如何自动生成消息的分区键(Kafka + Python)?

How to automatically generate partition keys for messages (Kafka + Python)?

我正在尝试为 Kafka 中的每条消息生成密钥,为此我想创建一个密钥生成器,将主题的前两个字符和推文 ID 连接起来。

这是在 kafka 中发送的消息示例:

{"data":{"created_at":"2022-03-18T09:51:12.000Z","id":"1504757303811231755","text":"@Danielog111 @POTUS @NATO @UNPeacekeeping @UN Yes! Not to minimize Ukraine at all, but to bring attention to a horrific crisis and Tigrayan genocide that targets 7M people, longer time frame, and is largely unacknowledged by western news agencies. And people are being eaten-literally! @maddow @JoyAnnReid help Ethiopians!"},"matching_rules":[{"id":"1502932028618072070","tag":"NATO"},{"id":"1502932021731115013","tag":"Biden"}]}'

这是我修改后的代码以尝试生成分区键(我使用的是 PyKafka):

from dotenv import load_dotenv
import os
import json
import tweepy
from pykafka import KafkaClient


# Getting credentials:

BEARER_TOKEN=os.getenv("BEARER_TOKEN")

# Setting up pykafka:

def get_kafka_client():
    return KafkaClient(hosts='localhost:9092,localhost:9093,localhost:9094')

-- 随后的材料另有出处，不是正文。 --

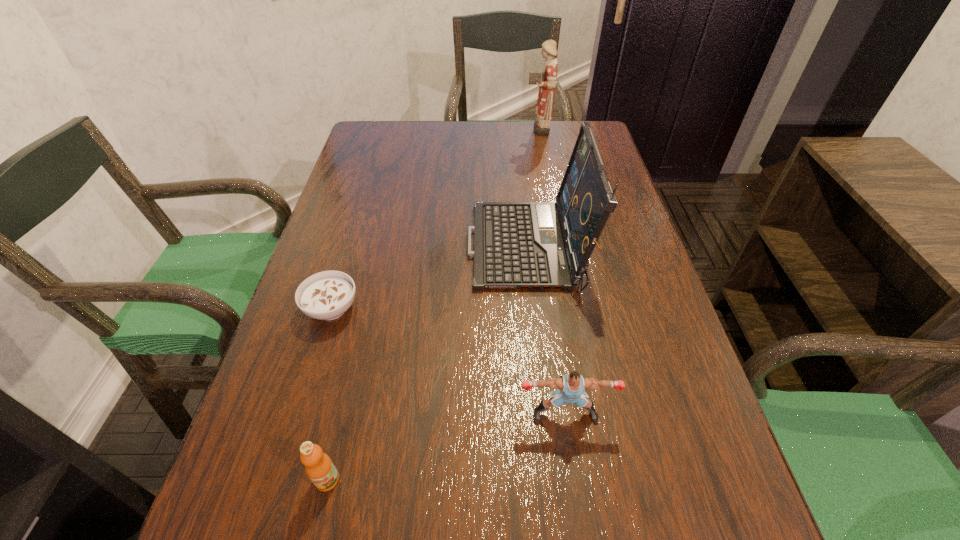
I want to click on vacant position located on the front-facing side of the laptop computer, so click(341, 248).

Where is `blank area located 0.170m on the front-facing side of the second nearest object`? The image size is (960, 540). blank area located 0.170m on the front-facing side of the second nearest object is located at coordinates (583, 539).

Image resolution: width=960 pixels, height=540 pixels. What are the coordinates of `free space located on the front label of the orange juice` in the screenshot? It's located at [316, 529].

You are a GUI agent. You are given a task and a screenshot of the screen. Output one action in this format:
    pyautogui.click(x=<x>, y=<y>)
    Task: Click on the vacant region located 0.310m on the back of the soup bowl
    
    Given the screenshot: What is the action you would take?
    pyautogui.click(x=364, y=201)

At what (x,y) coordinates should I click in order to perform the action: click on object situated at the far edge. Please return your answer as a coordinate pair (x, y). The image size is (960, 540). Looking at the image, I should click on (546, 80).

At what (x,y) coordinates should I click in order to perform the action: click on orange juice at the left edge. Please return your answer as a coordinate pair (x, y). The image size is (960, 540). Looking at the image, I should click on (320, 469).

Locate an element on the screen. The image size is (960, 540). soup bowl present at the left edge is located at coordinates (327, 295).

Identify the location of figurine that is at the right edge. The height and width of the screenshot is (540, 960). (546, 80).

Identify the location of laptop computer that is at the right edge. This screenshot has height=540, width=960. (517, 245).

I want to click on puncher that is at the right edge, so click(571, 387).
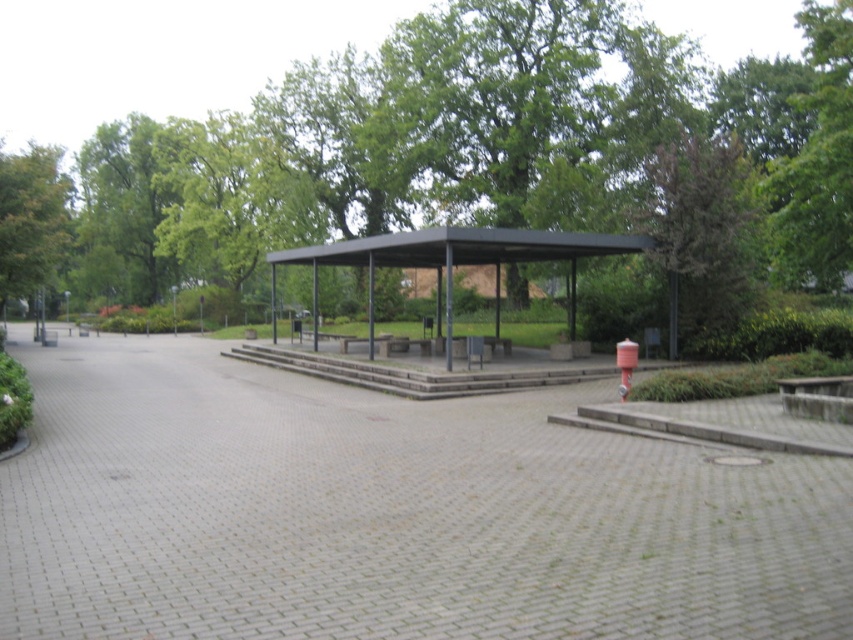
You are a maintenance worker tasked with watering the green leafy tree at left. You have a hose that can reach up to 14 meters. You are currently standing at the gray brick path at center. Can you water the tree without moving your position?

The gray brick path at center is 15.01 meters from the green leafy tree at left. Since the hose can only reach up to 14 meters, you cannot water the tree without moving your position.

You are standing at the entrance of the park and see the green leafy tree at center. If you walk straight ahead, will you reach the tree before the pavilion?

The green leafy tree at center is located at point (494, 157), which is closer to the entrance than the pavilion, so yes, you will reach the tree before the pavilion.

You are planning to set up a small outdoor event in the park and need to place a 3m wide tent. The tent requires a clear, flat area free of obstacles. Looking at the image, which object between the green leafy tree at center and the metallic structure at center would you avoid placing the tent near to ensure enough space?

The green leafy tree at center has a larger size compared to the metallic structure at center, so you should avoid placing the tent near the green leafy tree at center to ensure enough space.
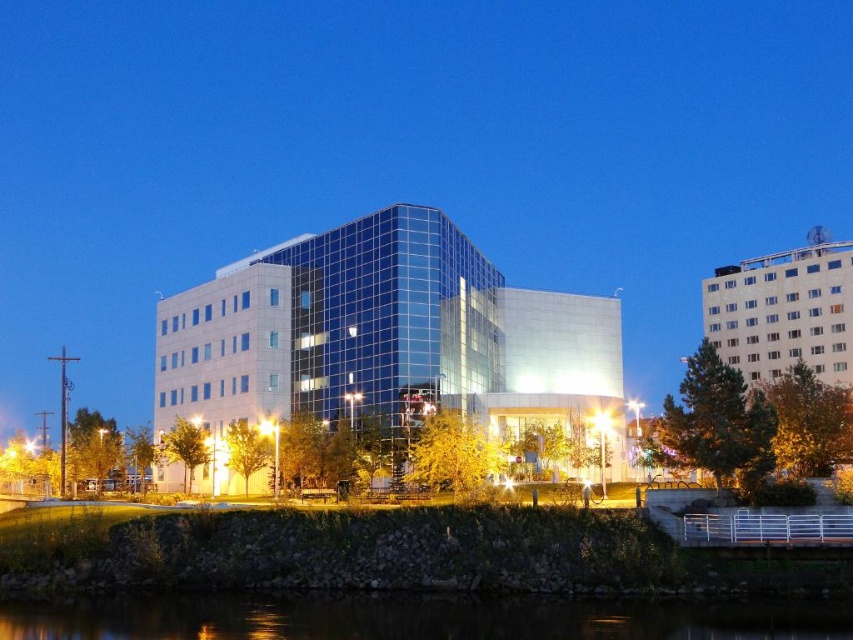
Question: Does glassy blue building at center have a smaller size compared to white textured building at upper right?

Choices:
 (A) yes
 (B) no

Answer: (A)

Question: Observing the image, what is the correct spatial positioning of glassy blue building at center in reference to transparent glass water at lower center?

Choices:
 (A) above
 (B) below

Answer: (A)

Question: Which object is closer to the camera taking this photo?

Choices:
 (A) transparent glass water at lower center
 (B) glassy blue building at center
 (C) white textured building at upper right

Answer: (A)

Question: From the image, what is the correct spatial relationship of transparent glass water at lower center in relation to white textured building at upper right?

Choices:
 (A) below
 (B) above

Answer: (A)

Question: Which object is farther from the camera taking this photo?

Choices:
 (A) white textured building at upper right
 (B) transparent glass water at lower center

Answer: (A)

Question: Among these objects, which one is nearest to the camera?

Choices:
 (A) white textured building at upper right
 (B) glassy blue building at center

Answer: (A)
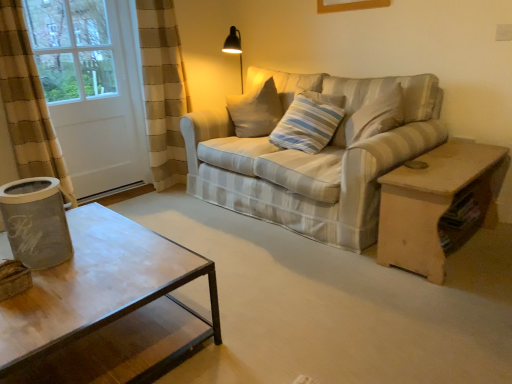
At what (x,y) coordinates should I click in order to perform the action: click on free location to the left of light brown wooden table at right. Please return your answer as a coordinate pair (x, y). Looking at the image, I should click on (327, 282).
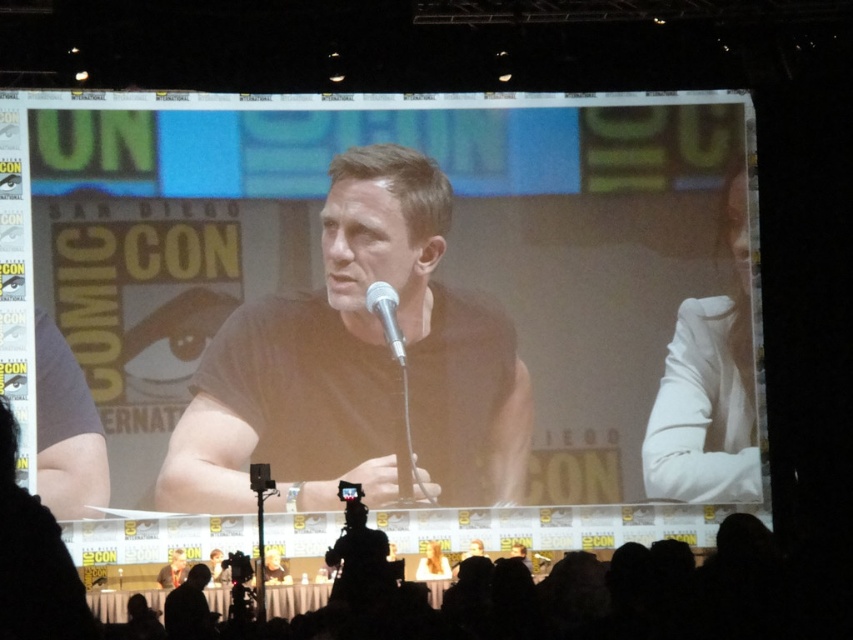
Is white fabric at right bigger than silver metallic microphone at center?

Yes.

The height and width of the screenshot is (640, 853). Describe the element at coordinates (709, 388) in the screenshot. I see `white fabric at right` at that location.

The height and width of the screenshot is (640, 853). What are the coordinates of `white fabric at right` in the screenshot? It's located at (709, 388).

Which is in front, point (462, 320) or point (381, 314)?

Point (381, 314)

At what (x,y) coordinates should I click in order to perform the action: click on matte black shirt at center. Please return your answer as a coordinate pair (x, y). Looking at the image, I should click on 397,291.

Who is higher up, silhouette crowd at lower center or white fabric at right?

white fabric at right is above.

Which is behind, point (816, 563) or point (740, 323)?

Point (740, 323)

Between point (123, 604) and point (733, 419), which one is positioned in front?

Point (123, 604)

Image resolution: width=853 pixels, height=640 pixels. Identify the location of silhouette crowd at lower center. (604, 595).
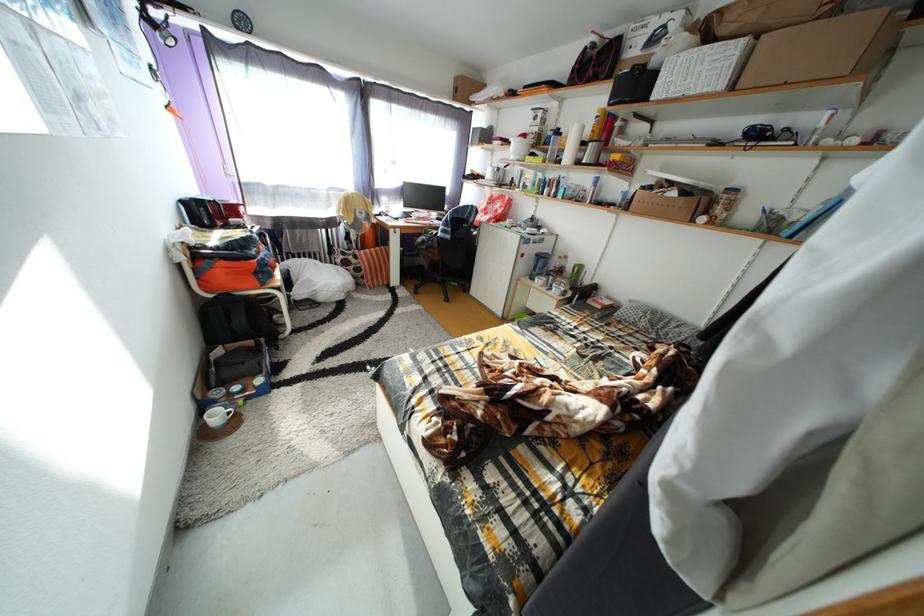
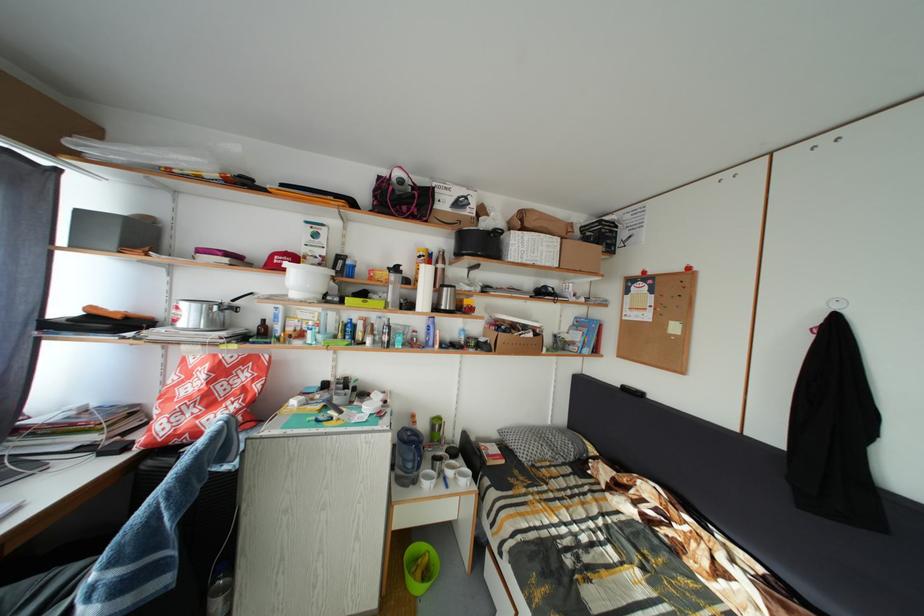
The point at (x=682, y=200) is marked in the first image. Where is the corresponding point in the second image?

(540, 341)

def send_message(data, name_topic, id):    
    client = get_kafka_client()
    topic = client.topics[name_topic]
    producer = topic.get_sync_producer()
    producer.produce(data, partition_key=f"{name_topic[:2]}{id}")

# Creating a Twitter stream listener:

class Listener(tweepy.StreamingClient):

    def on_data(self, data):
        print(data)
        message = json.loads(data)
        for rule in message['matching_rules']:
            send_message(data, rule['tag'], message['data']['id'].encode())
        return True
    
    def on_error(self, status):
        print(status)

# Start streaming:

Listener(BEARER_TOKEN).filter(tweet_fields=['created_at'])

这是我遇到的错误:

File "/Users/mac/.local/share/virtualenvs/tweepy_step-Ck3DvAWI/lib/python3.9/site-packages/pykafka/producer.py", line 372, in produce
raise TypeError("Producer.produce accepts a bytes object as partition_key, "
TypeError: ("Producer.produce accepts a bytes object as partition_key, but it got '%s'", <class 'str'>)

我也试过不对其进行编码并尝试仅使用数据(以字节为单位)获取 ID,但是 none 这些选项有效。

我发现了错误,我应该编码分区键而不是 json id:

def send_message(data, name_topic, id):    
    client = get_kafka_client()
    topic = client.topics[name_topic]
    producer = topic.get_sync_producer()
    producer.produce(data, partition_key=f"{name_topic[:2]}{id}".encode())

# Creating a Twitter stream listener:

class Listener(tweepy.StreamingClient):

    def on_data(self, data):
        print(data)
        message = json.loads(data)
        for rule in message['matching_rules']:
            send_message(data, rule['tag'], message['data']['id'])
        return True
    
    def on_error(self, status):
        print(status)